La lucha por la rectoría | Letras Libres
artículo no publicado

La lucha por la rectoría

Un combativo cuanto objetivo diario, caracterizado por su amor a las más legítimas cuanto entrañables causas populares, ingresa ipsofacto a la brega por la sucesión en la rectoría en la UNAM: en el mismo número (el del sábado 13 de octubre) en el que es encomiada la candidata y funcionaria universitaria de persuasión perredista Dra. Rosaura Ruiz, es sumariamente descalificado el Dr. José Antonio de la Peña.

En ese diario –sobre todo en lo relacionado con la UNAM, donde se hospeda por cierto su página de internet, quién sabe por qué– suele ocurrir un fenómeno retórico llamado “metonimia” que consiste sumariamente en tomar la parte por el todo.
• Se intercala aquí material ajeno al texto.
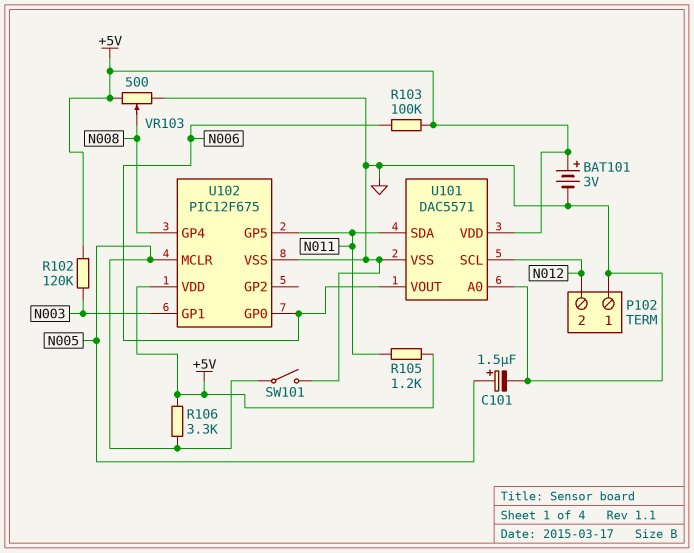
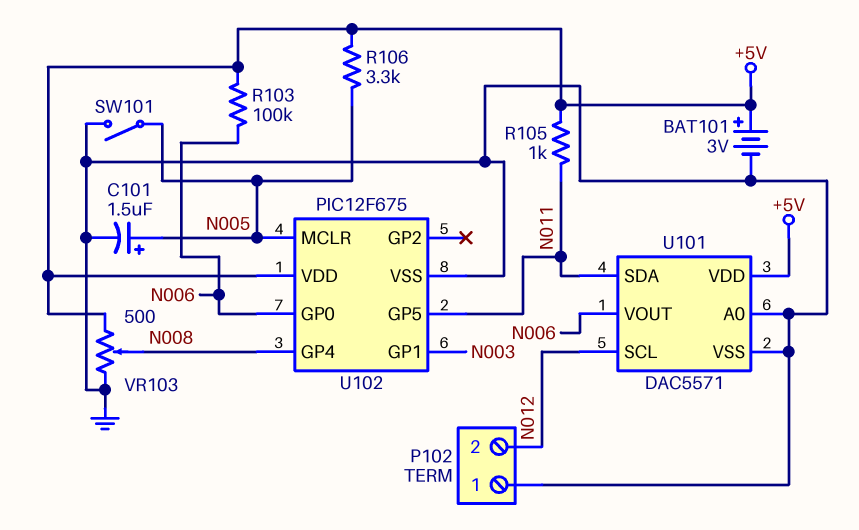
R102: 120k (+5V, N003) -> none
R105: 1.2k (+5V, N011) -> 1k (+5V, N011)

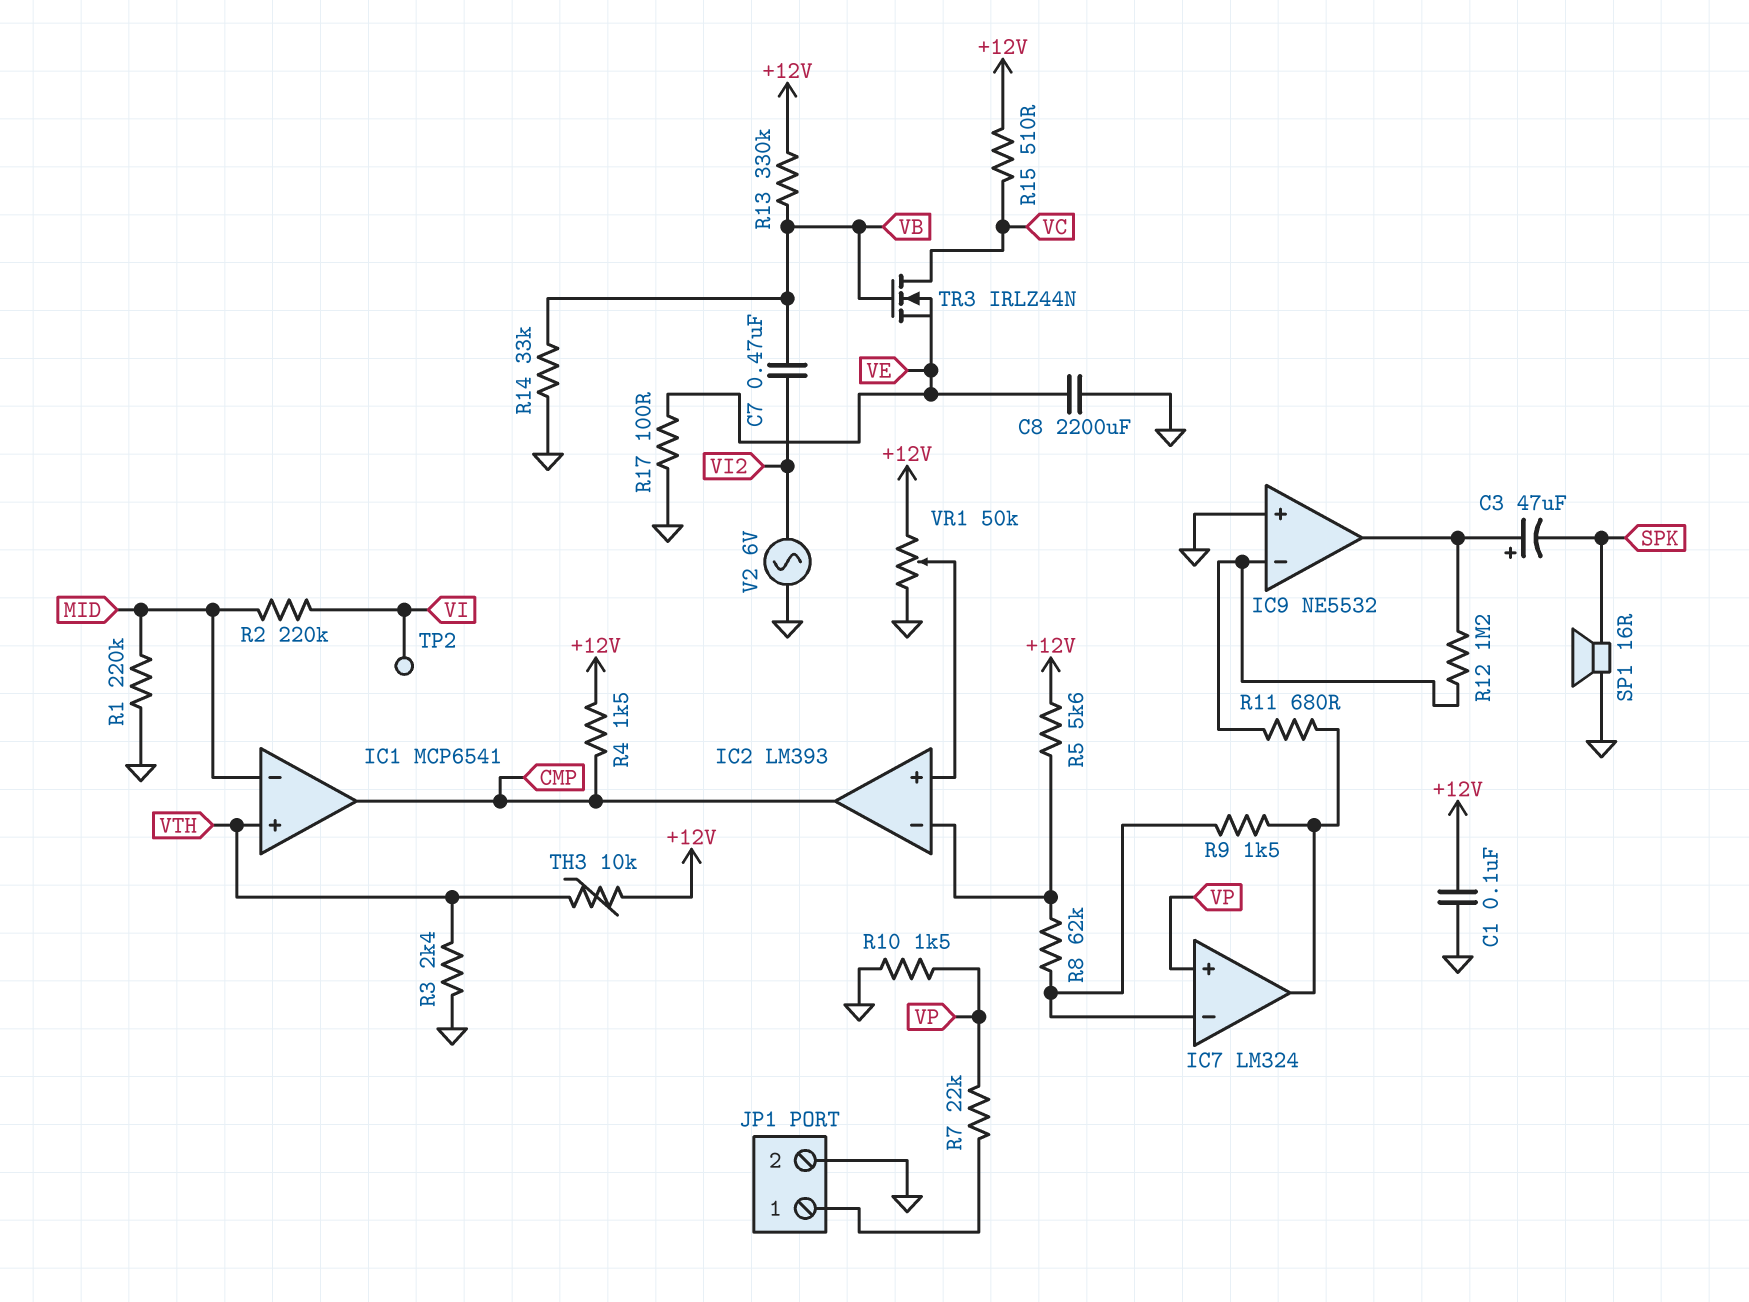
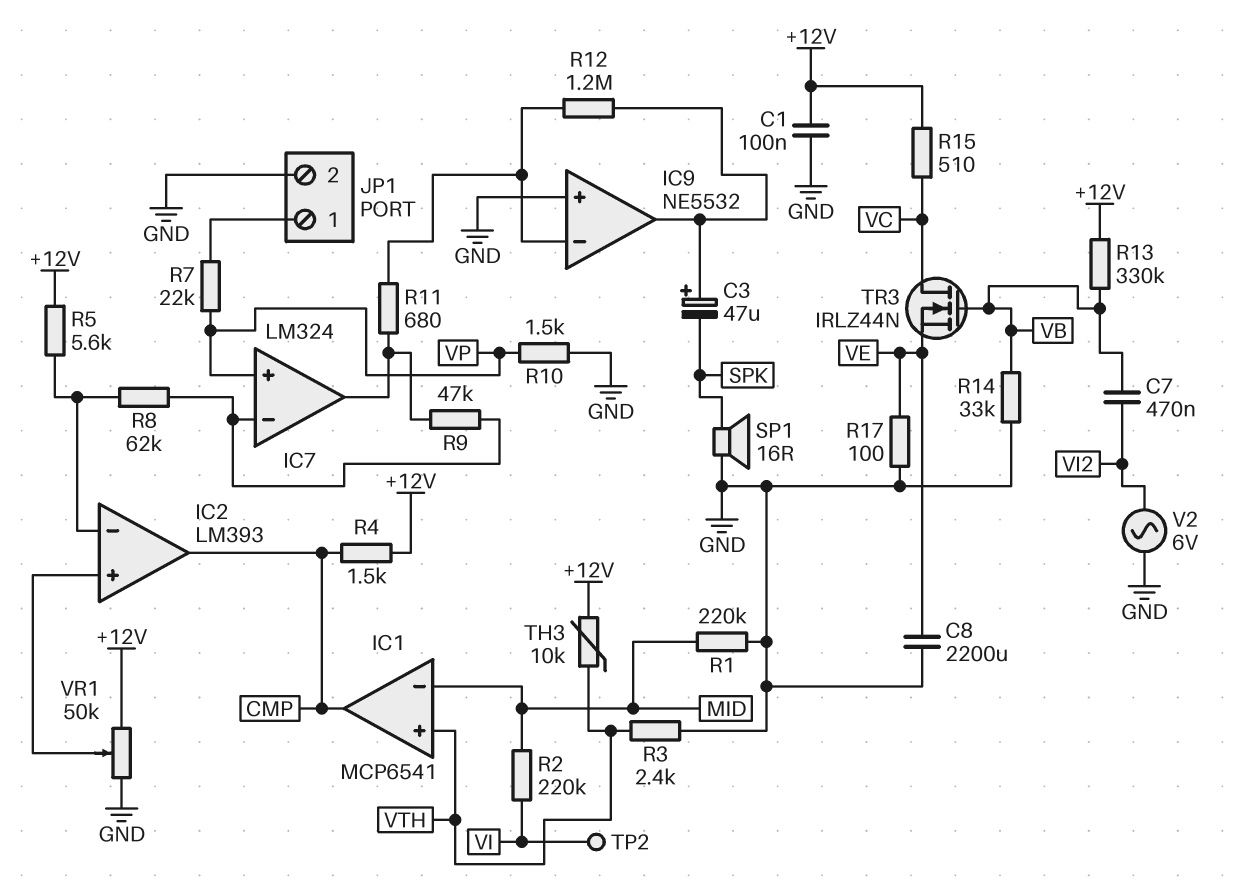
R9: 1.5k (IC7/in-, IC7/out) -> 47k (IC7/in-, IC7/out)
De este modo, cuado sus titulares dicen “ACADÉMICOS DENUNCIAN”, puede estarse seguro de que se trata de un solo académico. (Cuando son dos, el encabezado dice “MULTITUDES DENUNCIAN”).

En el número citado, la cabeza dice “CRITICAN ESCUELAS INTERDISCIPLINARIAS LAS DECLARACIONES DE DE LA PEÑA” y la nota reduce todas esas escuelas a un profesor de asignatura de nombre Zorrilla que se declara “injuriado” por las “expresiones de de la Peña” (estas expresiones consistieron en proponer la necesidad de que el nivel académico de la UNAM sea tan elevado en las dependencias periféricas como en el campus central).

Pero, obviamente, no se necesitan “injurias”, ni reales ni imaginarias, para que alguno de los muchos PRD se movilice ante la sucesión en la rectoría. Por lo pronto, se trata de descalificar adversarios y tirar línea. Dice el mismo diario:

Un grupo de estudiantes y maestros de la Facultad de Economía tuvieron un acto (sic con condón) en el auditorio Ho Chi Min (sic sing sing) para comenzar el análisis del proceso de cambio de rector. De manera abierta, los activistas rechazaron tanto al exdirector del Instituto de Matemáticas como al ingeniero Gerardo Ferrando Bravo.

Bueno, no deja de reconfortar que la proverbialmente inteligente cuanto analítica Facultad de Economía resulte a tal grado perita en cosa de análisis, que ni siquiera necesite practicarlo a los candidatos y a sus ideas para rechazarlos de manera no sólo “abierta”, sino además expedita. ¿Cómo así? Es fácil: como es de todos sabido, el pueblo siempre sabe más (y como el pueblo es solo uno…).